UBS to plead guilty on Libor, fined by Fed in currency probe

UBS to plead guilty on Libor, fined by Fed in currency probe

[ZURICH] UBS Group AG said its main unit will plead guilty to fraud in the US for manipulating benchmark interest rates and pay US$203 million in fresh fines after the Swiss bank violated an agreement that had allowed it to avoid prosecution.
UBS received conditional immunity in a related US antitrust probe into currency rigging, the bank said in statement Wednesday, avoiding more fines as a reward for cooperating with authorities. However it will pay US$342 million to the Federal Reserve and undertake remedial measures in connection with foreign exchange misconduct.
The currency investigation led the US Justice Department to scrap a 2012 non-prosecution agreement with UBS that was designed to settle an earlier probe into the rigging of the London interbank offered rate, or Libor. The deal was conditional on the bank not committing further US crimes during the next two years. The foreign exchange probe began less than a year later.

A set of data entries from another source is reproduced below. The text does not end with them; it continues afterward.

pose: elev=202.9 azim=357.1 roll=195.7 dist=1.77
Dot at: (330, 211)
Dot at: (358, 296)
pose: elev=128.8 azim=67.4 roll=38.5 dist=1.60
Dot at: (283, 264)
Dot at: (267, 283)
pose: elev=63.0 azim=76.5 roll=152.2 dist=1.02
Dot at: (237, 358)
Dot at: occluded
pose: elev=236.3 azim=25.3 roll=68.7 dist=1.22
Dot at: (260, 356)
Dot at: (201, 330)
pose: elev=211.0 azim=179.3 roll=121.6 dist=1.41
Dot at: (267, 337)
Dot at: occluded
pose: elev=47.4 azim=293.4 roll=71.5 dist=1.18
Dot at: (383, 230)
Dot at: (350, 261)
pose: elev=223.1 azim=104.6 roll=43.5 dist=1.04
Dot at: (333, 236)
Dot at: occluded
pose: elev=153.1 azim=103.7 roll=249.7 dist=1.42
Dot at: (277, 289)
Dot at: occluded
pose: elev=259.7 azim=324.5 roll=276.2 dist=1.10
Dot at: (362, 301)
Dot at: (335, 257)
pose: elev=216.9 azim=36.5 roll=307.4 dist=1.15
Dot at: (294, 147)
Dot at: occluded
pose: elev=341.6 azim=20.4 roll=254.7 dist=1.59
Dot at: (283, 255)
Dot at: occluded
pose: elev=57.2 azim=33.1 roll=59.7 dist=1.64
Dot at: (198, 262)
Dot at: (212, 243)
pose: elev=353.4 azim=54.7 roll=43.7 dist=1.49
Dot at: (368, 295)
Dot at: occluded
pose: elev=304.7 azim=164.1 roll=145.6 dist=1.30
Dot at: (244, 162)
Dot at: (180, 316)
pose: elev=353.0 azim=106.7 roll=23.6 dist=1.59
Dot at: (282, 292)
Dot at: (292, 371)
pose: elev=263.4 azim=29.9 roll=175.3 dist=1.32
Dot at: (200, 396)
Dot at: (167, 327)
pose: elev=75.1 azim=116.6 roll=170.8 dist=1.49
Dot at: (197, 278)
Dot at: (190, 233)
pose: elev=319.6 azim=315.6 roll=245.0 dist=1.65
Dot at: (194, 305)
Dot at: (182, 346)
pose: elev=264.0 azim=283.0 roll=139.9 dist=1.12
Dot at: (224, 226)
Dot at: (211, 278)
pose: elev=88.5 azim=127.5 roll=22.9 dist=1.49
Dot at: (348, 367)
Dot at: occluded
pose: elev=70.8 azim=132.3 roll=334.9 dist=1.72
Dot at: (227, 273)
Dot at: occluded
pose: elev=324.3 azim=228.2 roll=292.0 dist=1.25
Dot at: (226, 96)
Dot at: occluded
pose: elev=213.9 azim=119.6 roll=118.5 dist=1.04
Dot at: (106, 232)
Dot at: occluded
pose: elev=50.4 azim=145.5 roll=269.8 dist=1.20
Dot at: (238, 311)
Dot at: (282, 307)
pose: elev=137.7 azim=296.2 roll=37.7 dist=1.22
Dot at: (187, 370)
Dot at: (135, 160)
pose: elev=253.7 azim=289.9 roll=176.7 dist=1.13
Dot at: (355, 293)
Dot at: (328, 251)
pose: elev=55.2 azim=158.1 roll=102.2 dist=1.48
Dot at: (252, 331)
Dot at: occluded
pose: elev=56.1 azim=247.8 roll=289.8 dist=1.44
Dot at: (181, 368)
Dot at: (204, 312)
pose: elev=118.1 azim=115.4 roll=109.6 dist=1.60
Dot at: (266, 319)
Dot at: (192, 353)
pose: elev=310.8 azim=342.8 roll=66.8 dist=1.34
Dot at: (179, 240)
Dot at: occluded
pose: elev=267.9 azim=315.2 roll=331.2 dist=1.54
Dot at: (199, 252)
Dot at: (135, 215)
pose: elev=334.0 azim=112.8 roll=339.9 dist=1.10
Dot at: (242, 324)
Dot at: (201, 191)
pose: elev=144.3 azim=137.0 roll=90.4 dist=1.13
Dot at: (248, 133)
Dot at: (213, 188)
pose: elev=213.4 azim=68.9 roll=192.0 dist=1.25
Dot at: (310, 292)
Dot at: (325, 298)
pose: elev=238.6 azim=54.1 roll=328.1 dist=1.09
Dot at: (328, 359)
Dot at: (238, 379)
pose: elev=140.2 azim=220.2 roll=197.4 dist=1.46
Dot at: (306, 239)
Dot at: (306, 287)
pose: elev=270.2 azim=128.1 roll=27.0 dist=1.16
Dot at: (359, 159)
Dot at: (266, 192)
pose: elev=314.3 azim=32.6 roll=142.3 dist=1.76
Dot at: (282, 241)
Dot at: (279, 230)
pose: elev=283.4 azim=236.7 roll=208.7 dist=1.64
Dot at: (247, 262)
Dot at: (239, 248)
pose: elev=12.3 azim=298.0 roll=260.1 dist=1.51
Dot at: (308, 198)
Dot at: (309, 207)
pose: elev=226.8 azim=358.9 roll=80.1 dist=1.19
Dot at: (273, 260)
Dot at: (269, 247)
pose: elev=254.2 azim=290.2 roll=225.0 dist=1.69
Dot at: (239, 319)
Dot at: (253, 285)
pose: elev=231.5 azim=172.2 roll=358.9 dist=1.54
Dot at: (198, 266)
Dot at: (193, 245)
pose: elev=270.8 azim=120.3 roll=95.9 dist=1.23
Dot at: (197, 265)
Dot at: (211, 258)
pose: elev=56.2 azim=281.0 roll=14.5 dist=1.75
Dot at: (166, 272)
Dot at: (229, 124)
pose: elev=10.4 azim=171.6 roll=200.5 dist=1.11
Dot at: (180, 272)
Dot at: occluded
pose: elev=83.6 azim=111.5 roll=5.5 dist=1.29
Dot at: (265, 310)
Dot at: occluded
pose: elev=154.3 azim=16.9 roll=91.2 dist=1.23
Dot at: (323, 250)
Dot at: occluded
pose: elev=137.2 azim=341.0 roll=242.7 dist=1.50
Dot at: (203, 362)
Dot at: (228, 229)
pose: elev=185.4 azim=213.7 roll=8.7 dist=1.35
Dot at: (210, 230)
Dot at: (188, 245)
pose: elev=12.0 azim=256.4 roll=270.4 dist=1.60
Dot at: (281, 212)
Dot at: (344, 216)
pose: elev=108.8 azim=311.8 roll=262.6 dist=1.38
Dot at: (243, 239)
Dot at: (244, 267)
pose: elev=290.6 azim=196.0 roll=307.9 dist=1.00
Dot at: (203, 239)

It's the first time the Justice Department has scrapped a non-prosecution agreement in the banking industry and signals its determination to crack down on repeat offenders.
UBS is the first of five global banks expected to announce settlements Wednesday with US authorities over allegations of manipulating foreign exchange rates, people with knowledge of the discussions have said.
Citigroup Inc, JPMorgan Chase & Co, Barclays Plc and Royal Bank of Scotland Group Plc will probably enter pleas related to antitrust violations, the people said.
The Libor and currency probes were two of the biggest legal threats UBS faced as it scales back activities in investment banking, the business that led prosecutors to its doorstep. The additional US$203 million fine brings UBS's bill to about US$1.7 billion in the Libor case. UBS has already paid about US$800 million to US, UK and Swiss regulators over its role in rigging foreign exchange rates.
The Justice Department has come under criticism in recent years for the deferred- and non-prosecution agreements it has reached with banks, with lawmakers and other critics saying the deals weren't an adequate deterrent. The government counters that the agreements lead to oversight and cooperation that otherwise wouldn't be possible.